Emmett Shear, CEO of Twitch, believes that US employment rules could be amended to help support content producers who bring in millions of dollars for the website’s live video streaming service.
It’s not exactly a contractual work, neither is it quite a W-2 job, “In a recent interview, Shear said. “I believe that we could truly benefit from legislation that established a third choice suitable for both the gig economy and the creator economy.”
For years, there has been discussion over how to categorise those who rely on apps or online services for their livelihood, such as Uber Technologies Inc. drivers, DoorDash Inc. delivery personnel, or TaskRabbit’s Ikea furniture assemblers. Around 16% of US adults have earned money through such apps, according to a Pew Research report last year.
With varying degrees of success, gig economy behemoths like Uber Technologies Inc. and Lyft Inc. have invested years and millions of dollars in an effort to maintain drivers categorised as contractors rather than employees. Shear’s remarks are consistent with those made by Uber CEO Dara Khosrowshahi, who has advocated for a “third path,” outlining principles for legislation that would provide gig workers flexibility and benefits.

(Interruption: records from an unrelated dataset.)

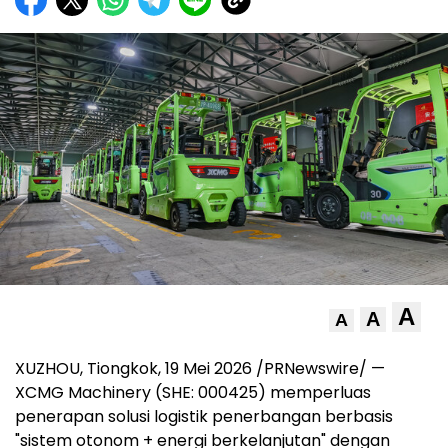
A
A
A
XUZHOU, Tiongkok, 19 Mei 2026 /PRNewswire/ —
XCMG Machinery (SHE: 000425) memperluas
penerapan solusi logistik penerbangan berbasis
"sistem otonom + energi berkelanjutan" dengan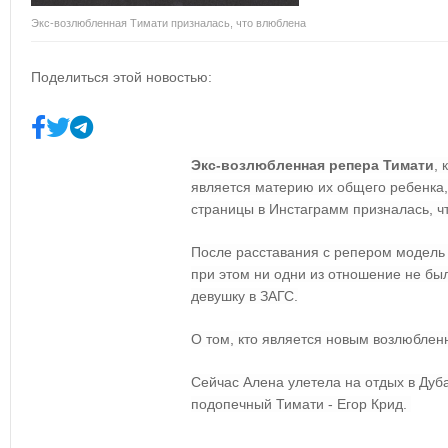
Экс-возлюбленная Тимати призналась, что влюблена
Поделиться этой новостью:
Экс-возлюбленная репера Тимати
, 
является материю их общего ребенка
страницы в Инстаграмм призналась, ч
После расставания с репером модель 
при этом ни одни из отношение не бы
девушку в ЗАГС.
О том, кто является новым возлюблен
Сейчас Алена улетела на отдых в Дубаи
подопечный Тимати - Егор Крид.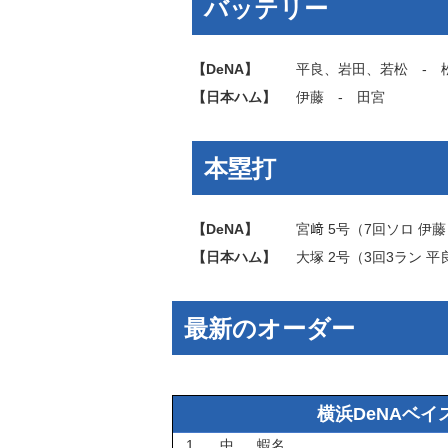
バッテリー
【DeNA】
平良
、
岩田
、
若松
‐
【日本ハム】
伊藤
‐
田宮
本塁打
【DeNA】
宮﨑
5号（7回ソロ
伊藤
【日本ハム】
大塚
2号（3回3ラン
平
最新のオーダー
横浜DeNAベイ
1
中
蝦名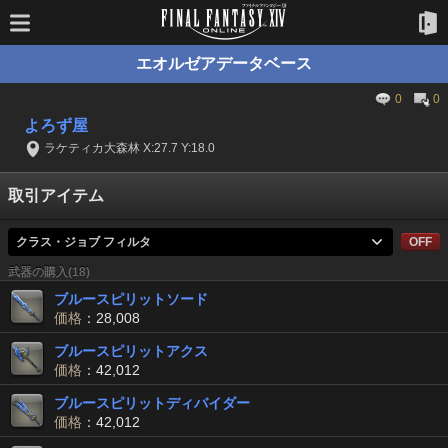
エオルゼアデータベース
0
0
よろず屋
ラケティカ大森林 X:27.7 Y:18.0
取引アイテム
クラス・ジョブ フィルタ
OFF
武器の購入(18)
ブルースピリットソード
価格
：28,008
ブルースピリットアクス
価格
：42,012
ブルースピリットディバイダー
価格
：42,012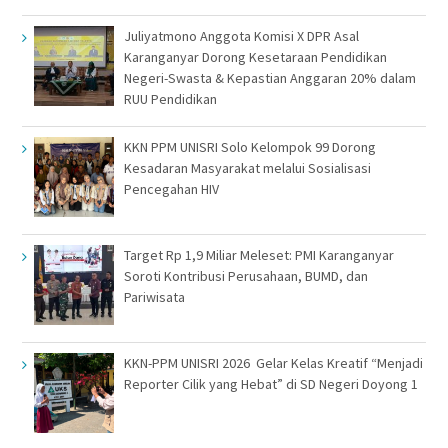
Juliyatmono Anggota Komisi X DPR Asal
Karanganyar Dorong Kesetaraan Pendidikan
Negeri-Swasta & Kepastian Anggaran 20% dalam
RUU Pendidikan
KKN PPM UNISRI Solo Kelompok 99 Dorong
Kesadaran Masyarakat melalui Sosialisasi
Pencegahan HIV
Target Rp 1,9 Miliar Meleset: PMI Karanganyar
Soroti Kontribusi Perusahaan, BUMD, dan
Pariwisata
KKN-PPM UNISRI 2026 Gelar Kelas Kreatif “Menjadi
Reporter Cilik yang Hebat” di SD Negeri Doyong 1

A recent proposal from the Biden administration may make it more difficult for gig economy businesses to designate their employees as independent contractors and may compel them to do so in order to provide them with certain perks and protections.
When Twitch, a platform owned by Amazon.com Inc., first debuted in 2011 as a way for gamers to broadcast their gameplay and engage with followers, it was a pioneer of the creative economy. Thousands of people rely on the website as their main source of income thanks to its success over the years, which has allowed them to monetize their fan communities through monthly memberships, ad money, and contributions.
Top streamers on the platform can bring in more than a million dollars annually just from subscription fees, of which Twitch keeps 30% to 50%.
However, top streamers must give it their whole focus if they want to succeed in the $104 billion creative economy, which is becoming more and more competitive. Some people have been known to skip vacations or livestream themselves for up to twelve hours a day in order to maintain their following or relevance.
Recent adjustments to the way producers can monetize their work on Twitch include a reduction in the percentage of earnings top broadcasters can keep if they reach $100,000 and a greater focus on advertising. The change sparked debate among artists, and many of them began to doubt their own financial security and the site’s prospects for growth.
Tech businesses aren’t accustomed to the extent to which creators rely on them, which is one of the essential dynamics of the creative economy.
However, top streamers must give it their whole focus if they want to succeed in the $104 billion creative economy, which is becoming more and more competitive. Some people have been known to skip vacations or livestream themselves for up to twelve hours a day in order to maintain their following or relevance.
Recent adjustments to the way producers can monetize their work on Twitch include a reduction in the percentage of earnings top broadcasters can keep if they reach $100,000 and a greater focus on advertising. The change sparked debate among artists, and many of them began to doubt their own financial security and the site’s prospects for growth.
Tech businesses aren’t accustomed to the extent to which creators rely on them, which is one of the essential dynamics of the creative economy.